+++ Document segment +++

The calling convention

  1. Save all important registers onto the stack.
  2. Store the return label in the continue register. (All subroutines end with (goto (reg continue)).
  3. Call the subroutine.
  4. Restore the registers from the stack, in the opposite order.
  • How do we make an arbitrary number of subroutine calls with just one continue register?
  • What are other possible conventions we could have used?
  • Write a recursive factorial function this way.

Tail-call optimization

Isn't the end of that factorial call a bit redundant?

Seen from this perspective, tail-call optimization seems like a blatantly obvious thing to do.

WTF

The following twisted and pointless register machine comes from Dan Zaharopol. What does it do? Can you break it down into understandable chunks?

(registers n foo bar continue)           Contract:
(operations + - * / < =)                   input: n, continue
(controller                                output: result
mystery-proc                               writes:
  (assign n (op +) (reg n) (reg n))        stack:
  (save n)
  (goto (label mystery1))

+++ Listed entries +++

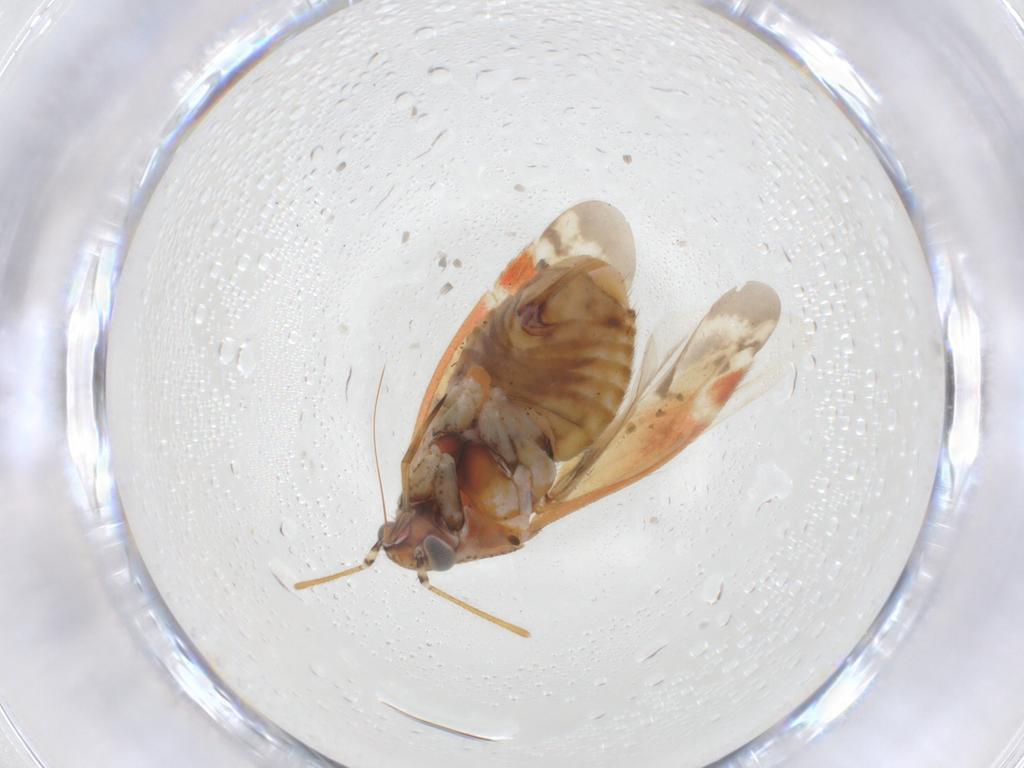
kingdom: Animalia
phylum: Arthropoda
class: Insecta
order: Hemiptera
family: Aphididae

+++
+++ Listed entries +++

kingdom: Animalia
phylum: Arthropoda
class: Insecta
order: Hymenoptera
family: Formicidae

+++

• Tasks for this exercise:
A) Reproduce the part of the register-machine notes that opens with the words containing "2. Store the" and closes with "the opposite order.".
B) Answer these questions from the register-machine notes:
(i) In the calling convention, what gets stored in the continue register?
(ii) In what order are the registers restored from the stack?
(iii) Who is named as the source of the mystery register machine?
C) Continue the register-machine notes from the point where the text ends.
The listing has no connection to the register-machine notes.

• Results for each task:
A)
2. Store the return label in the continue register. (All subroutines end with (goto (reg continue)).
  3. Call the subroutine.
  4. Restore the registers from the stack, in the opposite order.

B)
(i) The return label.
(ii) In the opposite order from the one in which they were saved.
(iii) Dan Zaharopol.

C)
whynot
  (assign n (op -) (reg n) (const 2))
  (assign continue (label mystery4))
  (save bar)
  (save n)
  (goto (label mystery1))
mystery3
  (assign result (op *) (reg n) (reg n))
  (goto (reg bar))
mystery1
  (save n)
  (save continue)
  (restore n)
  (restore foo)
  (assign bar (reg n))
  (restore n)
  (test (op <) (reg foo) (const 0))
  (branch (label mystery2))
  (test (op =) (reg n) (const 0))
  (branch (label mystery3))
  (save n)
  (test (op =) (reg n) (const -5))
  (branch (label uh-oh))
  (goto (label whynot))
mystery2
  (goto (label mystery3))
uh-oh
  (assign n (op /) (const 1) (const 0))
  (goto (reg bar))
mystery4
  (restore bar)
  (restore foo)
  (assign n (op /) (reg foo) (const 2))
  (assign result (op +) (reg n) (reg result))
  (goto (reg bar))
)